In this notebook I will be revisitng the single-layer neural network that I created in notebook 0.3

I will now add a additional layer to this neural network (making it a two-layered network) and will be adding a additional neuron to the first layer.

In [1]:
### IMPORTING LIBRARIES ###
import sys
import numpy as np
import tensorflow as tf
from tensorflow import keras

### MAKING SURE THAT USER HAS TENSORFLOW 2 AND PYTHON 3 ###

# This script requires TensorFlow 2 and Python 3.
if tf.__version__.split('.')[0] != '2':
    raise Exception((f"The script is developed and tested for tensorflow 2. "
                     f"Current version: {tf.__version__}"))

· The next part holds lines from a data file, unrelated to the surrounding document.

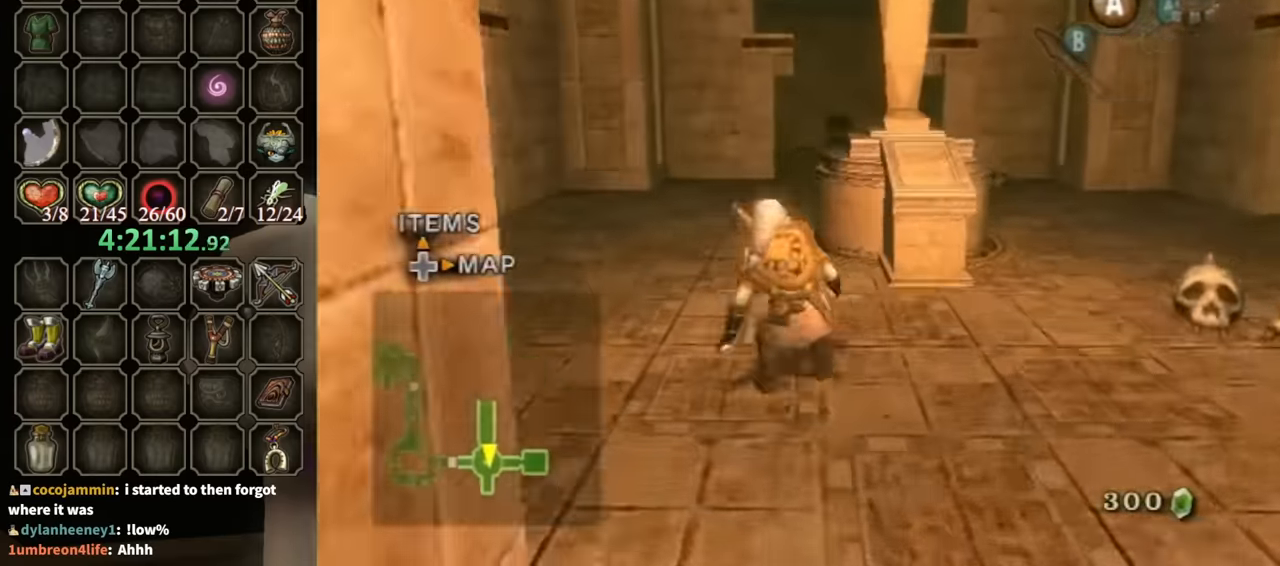
{"buttons": ["R1"], "left_stick": "center", "right_stick": "center", "events": [[267, "left_stick", "up-right"], [367, "left_stick", "right"], [467, "R1", "down"], [500, "left_stick", "center"]]}
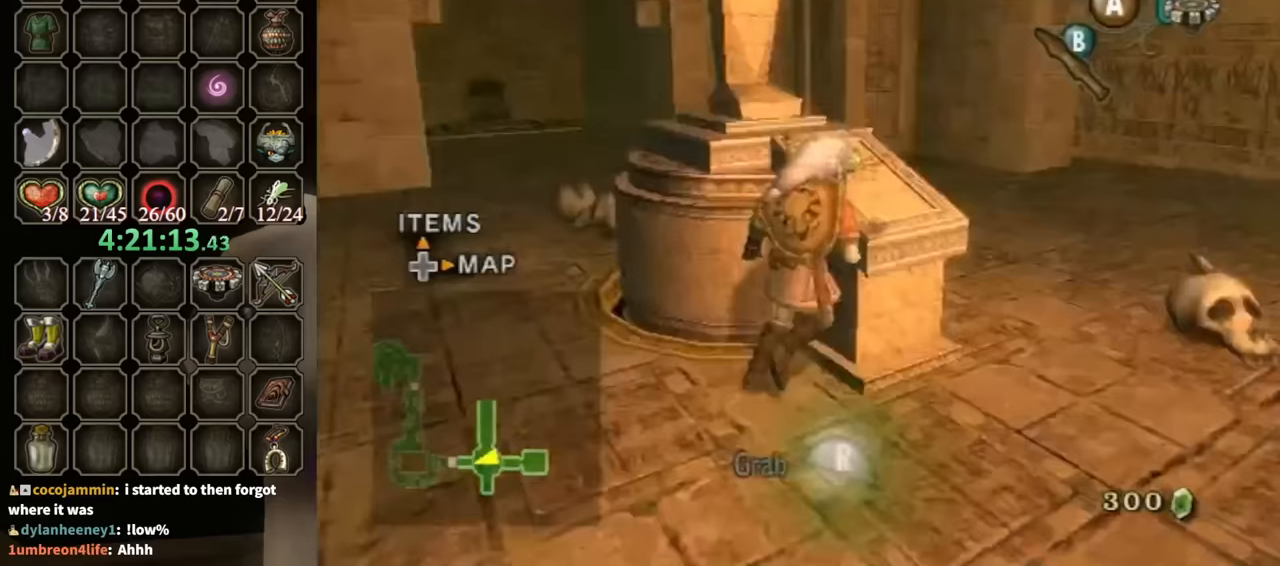
{"buttons": ["R1"], "left_stick": "up", "right_stick": "center", "events": [[100, "left_stick", "up"]]}
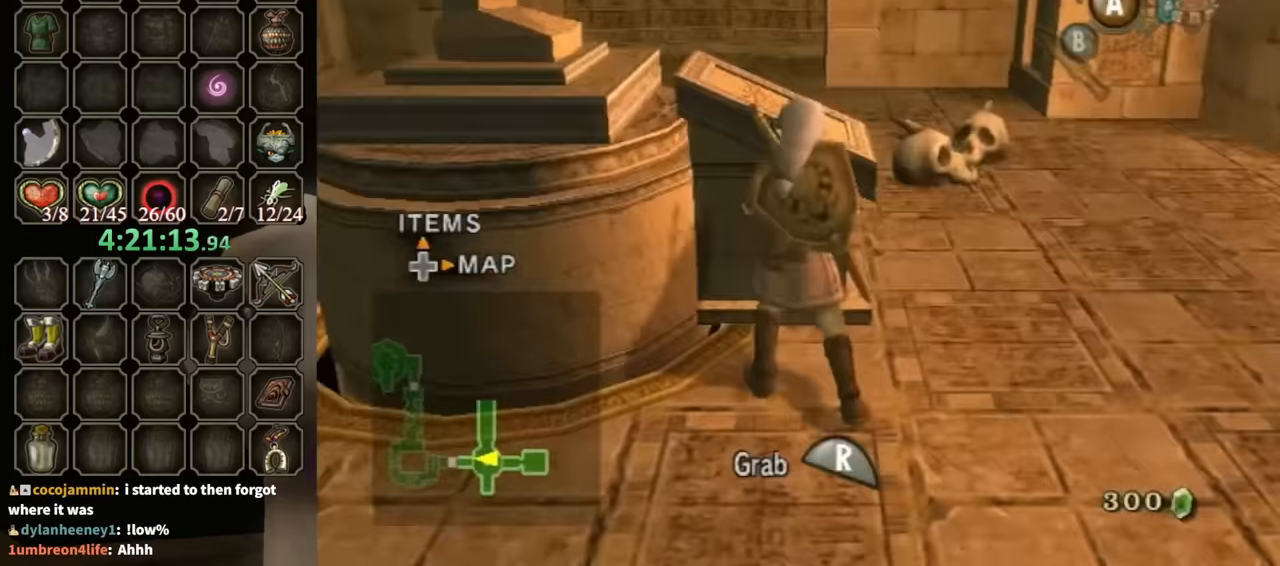
{"buttons": ["R1"], "left_stick": "up", "right_stick": "center", "events": []}
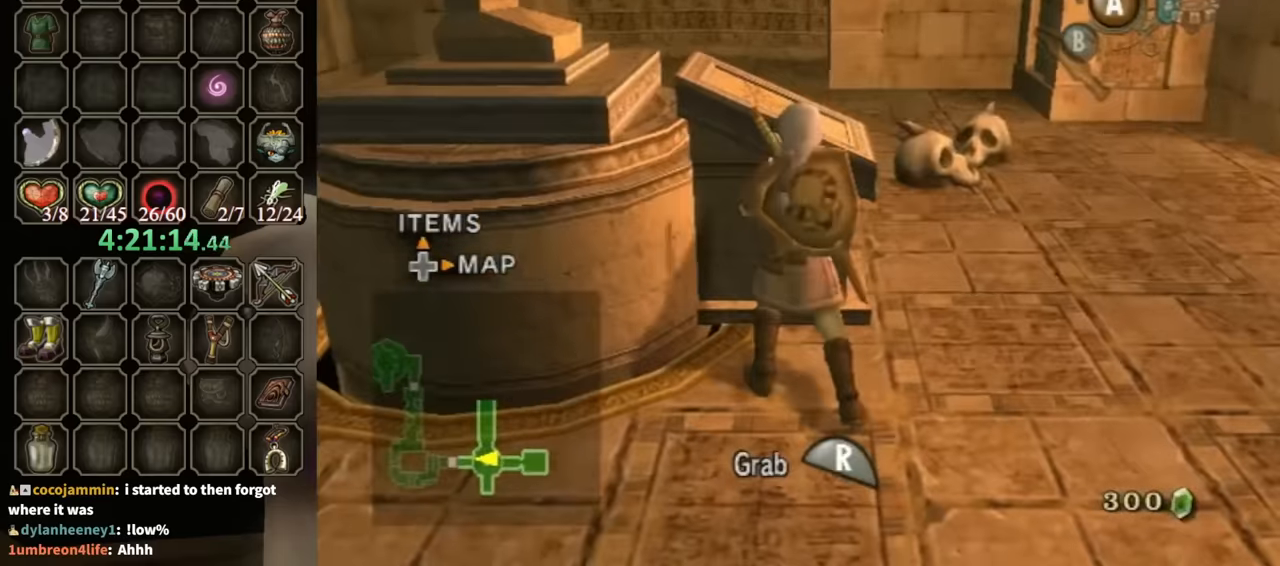
{"buttons": ["R1"], "left_stick": "up", "right_stick": "center", "events": []}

if sys.version_info.major < 3:
    raise Exception((f"The script is developed and tested for Python 3. "
                     f"Current version: {sys.version_info.major}"))

# Defining Key Concepts

Before I write the code of the single and double-layer neural networks I am going to define sone essential concepts/terms that will help in understanding how a neural net works.

## Neurons

Neurons are the basic units of a artificial neural network (ANN) or simulated neural network (SNN). Each neuron is connected to some/all of the neurons in the next layer. When inputs are transferred between neurons the weights are applied to the inputs along with the bias.

## Weights

Weights contol the signal (the connection strength) between two neurons. In other words, a weight decides how much influence the input would have on the neuron output.

## Bias

Biases are constant and always set to be 1 (this value can be changed). They are a additional input to the hidden and output layers but are not influenced by any layers behind them (they do not have any connections with the neurons in the previous layers). Biases are essentially constants associated with one neuron and their purpose is to ensure that when all the inputs, of the neuron, are zero that the neuron will still be activated.

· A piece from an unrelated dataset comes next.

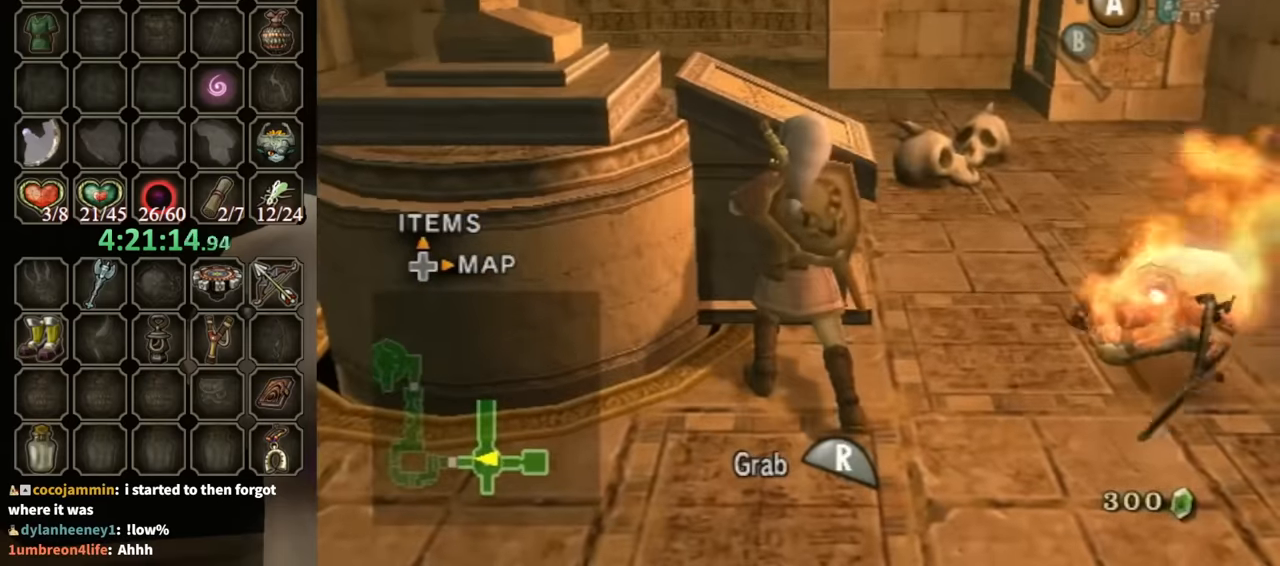
{"buttons": [], "left_stick": "center", "right_stick": "center", "events": [[367, "left_stick", "center"], [433, "R1", "up"]]}
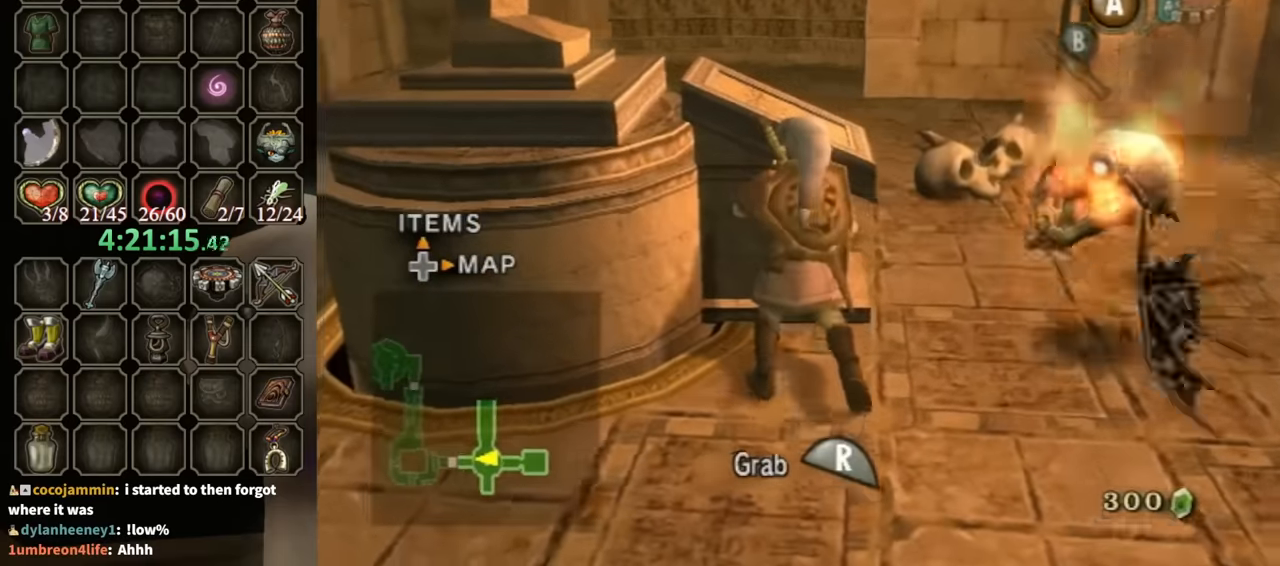
{"buttons": [], "left_stick": "center", "right_stick": "center", "events": []}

Biases are added to each individual neuron. I have included a illustration that shows how biases are added to each neuron in a 3-layered neural network:

![illustration of how biases are added to each neuron in a neural net](images/0.5_bias_in_each_layer.jpg)

## Linear Transformation

Every neuron performs a linear transformation of its input using weights and biases. The linear transformation model is a equation of a straight line is slope-intercept form that looks like this:
$$
y= (weight*x) +bias
$$

It is important to ensure that a linear transformation is not the only thing that is used in each neuron because all layers in the neural network will behave in the same way since the composition of two linear functions is a linear function. A neural network will not be able to learn any complex task if linear transformations are only used in each neuron without anything else (such as activation functions).

## Activation Functions

**NOTE:** In this notebook, the neural networks that are created do not have activation functions which means that the linear transformation is only used in each neuron. I will be utlizing activation functions in future notebooks but wanted to define the concept here.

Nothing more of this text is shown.